JurisprudênciaIA

Tribunal Superior do Trabalho

Agravo 0000604-46.2019.5.12.0030

Relator(a)
Amaury Rodrigues Pinto Junior
Órgão julgador
1ª Turma
Data do julgamento
13/03/2024
Data de publicação
18/03/2024

TST – Agravo 0000604-46.2019.5.12.0030, Rel.

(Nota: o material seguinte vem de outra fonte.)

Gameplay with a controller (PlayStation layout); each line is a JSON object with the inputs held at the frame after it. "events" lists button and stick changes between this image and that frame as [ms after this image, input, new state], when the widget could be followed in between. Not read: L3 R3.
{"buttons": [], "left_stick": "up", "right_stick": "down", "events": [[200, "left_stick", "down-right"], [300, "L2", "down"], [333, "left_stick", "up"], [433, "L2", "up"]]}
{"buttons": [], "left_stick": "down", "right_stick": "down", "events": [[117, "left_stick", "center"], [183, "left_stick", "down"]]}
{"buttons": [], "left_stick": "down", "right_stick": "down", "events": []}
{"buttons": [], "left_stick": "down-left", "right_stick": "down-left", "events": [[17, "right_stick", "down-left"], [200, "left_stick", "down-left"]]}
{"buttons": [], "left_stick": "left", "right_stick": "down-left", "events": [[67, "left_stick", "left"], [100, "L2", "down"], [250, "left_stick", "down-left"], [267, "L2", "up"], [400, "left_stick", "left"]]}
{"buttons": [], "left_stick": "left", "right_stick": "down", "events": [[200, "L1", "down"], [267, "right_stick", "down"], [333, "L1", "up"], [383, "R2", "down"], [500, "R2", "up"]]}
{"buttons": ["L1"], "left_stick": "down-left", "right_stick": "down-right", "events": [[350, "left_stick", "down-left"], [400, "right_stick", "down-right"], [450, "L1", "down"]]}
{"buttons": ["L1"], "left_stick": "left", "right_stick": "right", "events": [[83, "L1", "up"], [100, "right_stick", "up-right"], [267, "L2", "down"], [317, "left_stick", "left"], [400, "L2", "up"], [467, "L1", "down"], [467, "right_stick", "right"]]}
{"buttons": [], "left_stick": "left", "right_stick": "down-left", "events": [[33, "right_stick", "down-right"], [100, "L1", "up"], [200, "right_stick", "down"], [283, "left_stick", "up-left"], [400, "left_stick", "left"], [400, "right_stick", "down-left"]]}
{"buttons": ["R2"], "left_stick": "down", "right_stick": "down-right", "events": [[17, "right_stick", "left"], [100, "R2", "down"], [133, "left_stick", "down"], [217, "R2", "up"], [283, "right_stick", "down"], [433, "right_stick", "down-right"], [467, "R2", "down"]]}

Amaury Rodrigues Pinto Junior, 1ª Turma, j. 13/03/2024, p. 18/03/2024

Ementa

EMENTA: AGRAVO. AGRAVO DE INSTRUMENTO. RECURSO DE REVISTA INTERPOSTO NA VIGÊNCIA DA LEI N.º 13.467/2017. INTERVALO INTRAJORNADA. REDUÇÃO POR NORMA COLETIVA. VALIDADE. DIREITO TRABALHISTA NÃO ASSEGURADO CONSTITUCIONALMENTE. APLICAÇÃO DE TESE VINCULANTE FIXADA PELO STF NO TEMA 1.046 DA REPERCUSSÃO GERAL. TRANSCENDÊNCIA JURÍDICA RECONHECIDA. 1. Confirma-se a decisão monocrática que negou seguimento ao agravo de instrumento interposto pelo autor. 2. Na hipótese, o Tribunal Regional do Trabalho consignou que “ há a previsão normativa para a redução do intervalo para 30min (cláusulas 30 das CCT 2014/2016, CCT 2016/2017, CCT 2017/2018, CCT 2018/2019)”. Concluiu, num tal contexto, que, “Nesse passo, na esteira do julgamento do STF sobre o Tema 1.046, havendo autorização em norma coletiva para a redução do intervalo intrajornada, deve esta prevalecer ”. 3. Desde a vigência da Lei n.º 13.467/2017, a jurisprudência deste Tribunal Superior, diante do permissivo legal expresso, passou a admitir a validade da negociação coletiva que reduz o intervalo intrajornada, mormente quando há consignação de vantagens compensatórias. 4. A validade da negociação coletiva tornou-se ainda mais inconteste diante da tese firmada pelo Supremo Tribunal Federal, no julgamento do Tema 1.046: " são constitucionais os acordos e as convenções coletivos que, ao considerarem a adequação setorial negociada, pactuam limitações ou afastamentos de direitos trabalhistas, independentemente da explicitação especificada de vantagens compensatórias, desde que respeitados os direitos absolutamente indisponíveis ". 5. O entendimento do E. STF pauta-se na importância que a Constituição da República de 1988 conferiu às convenções e aos acordos coletivos como instrumentos aptos a viabilizar a autocomposição dos conflitos trabalhistas, a autonomia privada da vontade coletiva e a liberdade sindical. É o que se depreende dos artigos 7º, VI, XIII, XIV e XXVI, e 8º, III e VI, da Carta Magna. 6. Mesmo no período contratual em que não se aplica a Lei n.º 13.467/2017 (reforma trabalhista) é de se reconhecer a incidência da decisão da Suprema Corte no Tema 1.046, pois o direito ao intervalo não está garantido ou definido na Constituição Federal. Agravo a que se nega provimento. (Tribunal Superior do Trabalho (1ª Turma). Acórdão: 0000604-46.2019.5.12.0030. Relator(a): AMAURY RODRIGUES PINTO JUNIOR. Data de julgamento: 13/03/2024. Juntado aos autos em 18/03/2024.)